Social norms of interest
Gender norms regarding schools; marital norms; stigma related to HIV; family planning (FP)
Behaviors of interest
Use of FP; husbands helping wives with domestic work
Meseret Hiwott took place in safe spaces, where girls were respected. In these spaces, they could develop life and livelihood skills, friendships, and peer support networks
and they could receive support and education from female mentors. Girls in Meseret Hiwott were offered a 32-hour curriculum that covered topics such as self- esteem; sexually transmitted infections, including HIV; voluntary HIV counseling and testing (VCT); antiretroviral therapy (ART); reproductive health; menstruation management; family planning; safe motherhood; gender and power dynamics; and financial literacy. Additional topics of specific interest to married girls include spousal communication, gender roles that affect distribution of labor in the household and childrearing, and the risks of early marriage. Participants are referred to government health extension workers for medical services, such as HIV-related services and family planning.

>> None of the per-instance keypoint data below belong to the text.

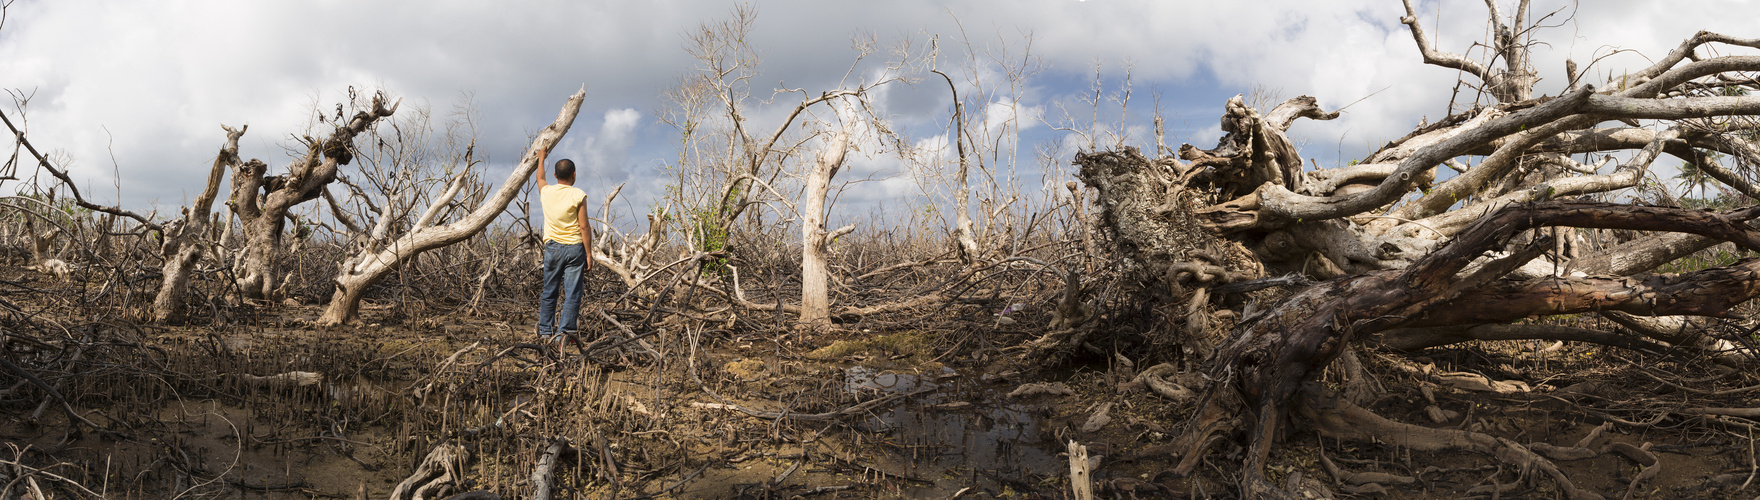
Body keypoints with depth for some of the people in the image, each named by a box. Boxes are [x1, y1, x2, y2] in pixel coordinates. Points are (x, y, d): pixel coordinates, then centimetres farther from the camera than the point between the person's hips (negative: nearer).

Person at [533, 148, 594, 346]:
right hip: (574, 248, -4)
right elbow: (584, 227, -10)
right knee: (572, 294, -1)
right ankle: (564, 332, -5)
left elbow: (540, 178, 29)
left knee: (549, 292, 13)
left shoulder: (546, 192, 3)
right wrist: (589, 253, -3)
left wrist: (541, 158, 45)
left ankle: (546, 331, 18)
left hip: (552, 247, 4)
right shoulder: (578, 195, -9)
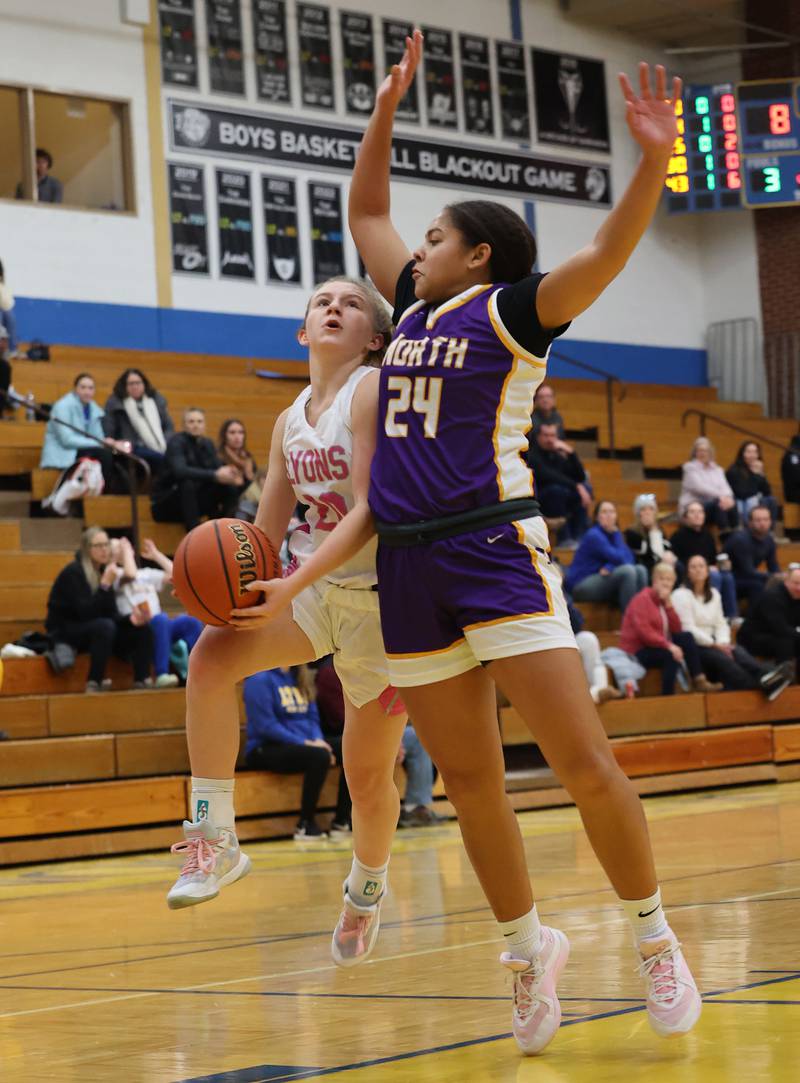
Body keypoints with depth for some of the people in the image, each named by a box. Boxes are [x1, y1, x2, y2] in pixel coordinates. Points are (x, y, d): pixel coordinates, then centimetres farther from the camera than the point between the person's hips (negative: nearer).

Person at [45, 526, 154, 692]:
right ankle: (94, 683, -30)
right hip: (64, 632, -7)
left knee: (141, 628, -9)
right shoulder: (74, 573, -17)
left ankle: (142, 680, -16)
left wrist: (131, 619, -18)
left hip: (92, 631, 7)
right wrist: (105, 584, -29)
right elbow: (86, 613, -27)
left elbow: (111, 614, 2)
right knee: (105, 626, -35)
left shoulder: (103, 571, 5)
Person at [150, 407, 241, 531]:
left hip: (194, 499, 7)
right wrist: (214, 475, -42)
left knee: (231, 487, -10)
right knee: (187, 483, -36)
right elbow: (180, 471, -34)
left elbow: (218, 468, -1)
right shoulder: (176, 442, -17)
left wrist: (227, 474, -27)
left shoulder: (207, 444, 5)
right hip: (166, 504, -6)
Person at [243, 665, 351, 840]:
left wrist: (318, 740, -7)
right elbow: (265, 726, -17)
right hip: (265, 749, -8)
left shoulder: (297, 676, 14)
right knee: (319, 756, -33)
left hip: (306, 744, 8)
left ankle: (341, 821, -10)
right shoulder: (260, 679, -9)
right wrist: (304, 743, -21)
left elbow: (312, 716, 14)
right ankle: (305, 825, -22)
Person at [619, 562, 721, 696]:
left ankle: (699, 680, -13)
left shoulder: (663, 601, 13)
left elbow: (677, 630, 3)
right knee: (672, 656, -31)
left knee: (687, 637, -9)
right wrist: (669, 646, -29)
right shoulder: (642, 599, -11)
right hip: (637, 652, -8)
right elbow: (644, 631, -24)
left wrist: (668, 604, -7)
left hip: (658, 646, 8)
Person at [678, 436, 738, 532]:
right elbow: (699, 487, -15)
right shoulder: (690, 467, 0)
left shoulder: (717, 469, 18)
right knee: (718, 503, -33)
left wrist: (728, 497, -24)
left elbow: (724, 487, 2)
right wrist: (720, 496, -26)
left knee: (731, 503, -25)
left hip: (711, 506, 5)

Trained adult female mentors who lived in rural communities went house-to-house to invite married girls and young women aged 10–24 years to participate in the program. Groups of girls gathered in safe community locations regularly over a 4-month period to learn from their mentors. The Meseret Hiwott curriculum included:
- Assertiveness and communication skills
- Gender issues, including gender-based violence
- HIV and AIDS, including transmission and prevention, voluntary counseling and testing, prevention of mother-to-child transmission, anti-retroviral therapy
- Reproductive health, including family planning, maternal and child health and nutrition, sexually transmitted infections
- Harmful traditional practices, including early marriage, female genital mutilation/cutting
- Financial literacy
Social norms measurement
Repeated cross-sectional surveys across 3 treatment groups: not exposed, exposed for married girls, exposed for married girls and their husbands.
Key findings to date
Between 2008 and 2013, more than 300 female mentors were recruited, trained, and deployed. These mentors gathered, taught, and counseled more than 230,000 married girls and young women in rural Amhara.
Systematic differences were found with girls who were allowed by their husbands to participate in the program and those who were not. When both wives and husbands were involved, it often resulted in incremental improvements to the health and well-being of married girls. Participants also noted lower rates of forced sex and intimate partner violence, and increased use of family planning.
An evaluation showed that girls who participated in Meseret Hiwott were more likely than nonparticipants to report that their husbands helped with domestic work, that their husbands accompanied them to the clinic, and that they received voluntary counseling and testing for HIV. Improvements on these measures were even more likely for the girls whose husbands had participated in the Council’s Addis Birhan program for husbands.
For example, girls who participated in Meseret Hiwott were nearly 8 times more likely than nonparticipants to receive voluntary counseling and testing for HIV. If their husbands were Addis Birhan participants, they were more than 18 times more likely to receive voluntary counseling and testing.